Many teachers talk about loving their students. In fact, I have made bold announcements to everyone—from my colleagues to my friends and family—about loving my students every year that I have taught. But did I really love them? All of them? Every single student? Not really.
This school year, I tried another kind of love. I wanted my love for my students to be super-resilient and a little bit blind—similar to the kind of love I give to my own children. I wanted a love that could embrace unappealing characteristics and behaviors with humor, tranquility, and curiosity. It would not be transactional or affected by my students’ daily or cumulative decisions. It would accept that they would all disappoint me at various times, some more than others. My disappointment would simply inform my work, not soil it.
The idea came out of new learning about trauma-informed teaching—a method that can help teachers bring more empathy and understanding to students affected by trauma and adverse childhood experiences. My husband, a film director, had recently completed two documentaries that covered the subject: “Resilience” and “Paper Tigers.” Trauma-informed teaching is a challenging shift, but it seemed worthy of trying with my own students, regardless of whether they had known trauma in their histories or not.

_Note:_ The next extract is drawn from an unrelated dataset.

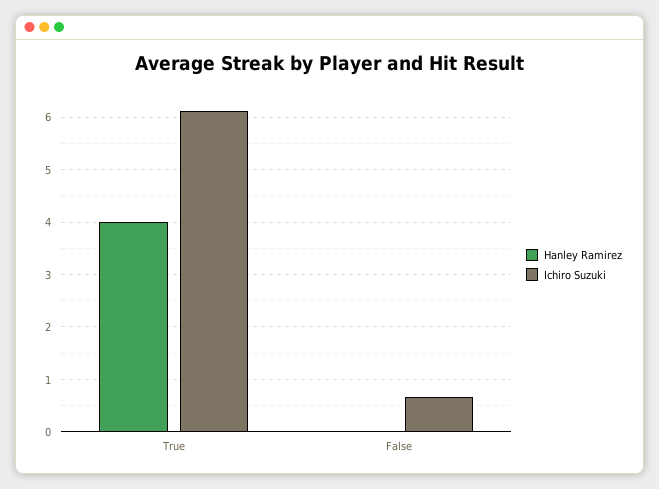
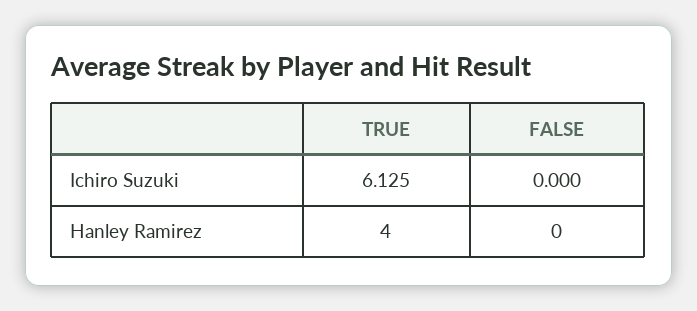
Ichiro Suzuki, False: 0.6 -> 0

Students Ask for Love in ‘Unloving Ways’
It is often said that the students who need love the most ask for it in the most unloving ways. Every teacher is familiar with that dynamic. I don’t think I am alone in admitting that giving love when students are being openly uncooperative has always been hard for me.
In the past, my love for students was a diffuse kind of love—the kind one feels for teaching in general or the class as a whole. I was committed to being fair and forgiving, but that is not necessarily the same thing as unconditional love. While my most defiant, disruptive, or unproductive students received the lion’s share of my energy and thought, I was focused on managing them rather than loving them.
My difficult students represented puzzles to solve and relationships to improve, not dreaded obstacles that threatened to drain my teacher joy."
Using compassionate curiosity to identify learning and attention issues in students, on the other hand, has always come easily to me. I am a big believer in trying to determine what is behind a student’s struggle to meet academic expectations, pay attention in class, or produce assigned work.
This new “love plan” held onto that process, with the added aim of embracing the kids with personalities and behaviors that had the capacity to trigger my “I wish he or she was not in my class” response. This year, I decided to go toward the most difficult students with additional compassion, rather than retreating in frustration when my initial attempts to change them failed.
A ‘Love Plan’ for Teaching
The only person I told about my love plan was my husband. I told him because I thought it would be a good idea to have someone hold me accountable for this shift and let me know if I were getting off track. After all, he is the one who hears when I start to lose enthusiasm for any of my students. Would loving each one of my students unconditionally make a difference? Would it change their experience? Would it noticeably improve their learning?
The changes in my teaching were subtle yet concrete. I had always taken students aside when they made poor decisions. But my new plan asked questions that were less canned, free of scolding or shame, and more gentle and genuine. Are you feeling all right? Is something bothering you? What was last night like? Did you get enough sleep? Do you want to talk? These questions rarely led to any big “ah ha” moments, but I treated each repeated conversation with patience.
Additionally, I paused before I defaulted to my typical consequences for poor behavior. When it was necessary to dole out consequences to students, I made very clear that I still believed in them. I even told students when I took them aside that I loved them—something I had never done before.
It was immediately apparent that they had never heard those words from a teacher.
When I asked them to repeat back to me what they had heard in our conversation, they would always say, “You care about me.” They didn’t use the word love, but that was OK. They heard me, and it showed.
As the year went on, my conversations with students about their bad choices became increasingly relaxed and honest—and less frequent. Sometimes, students would even preemptively tell me about their bad decisions. Our relationship became more of a partnership and less of a power struggle.
A Win-Win Situation for Students and Teachers
Although my love plan was designed to improve my students’ school experience, it radically improved mine as well. It worked magic on my relationships with students and energized me for the school day. My difficult students represented puzzles to solve and relationships to improve, not dreaded obstacles that threatened to drain my teacher joy. By letting go of the assumption that their behaviors were conscious choices, I was able to avoid feelings of resentment when my students blew it. Overall, I felt more peaceful and less angry.
Loving my students also got easier as the year progressed. I had initially worried that my approach wasn’t sustainable. But the opposite was true. Love begot love.
Even as I write this, I wonder if this school year was a special class. I worry that the love plan won’t translate to a new set of students. I also worry that the word “love” will be a turnoff for other teachers (because in San Francisco, where I’m from, the word probably rolls of the tongue a little easier than in other parts of the country).
Whatever you choose to call it, this loving mindset has transformative potential. Relinquishing our teacher obsession with control and embracing our disruptors has a powerful effect on students’ experiences as well as our own. Less than one year into this new teaching approach, I am hardly an expert, but I am an evangelist. I share my story to show what the power of unconditional love can do in the classroom.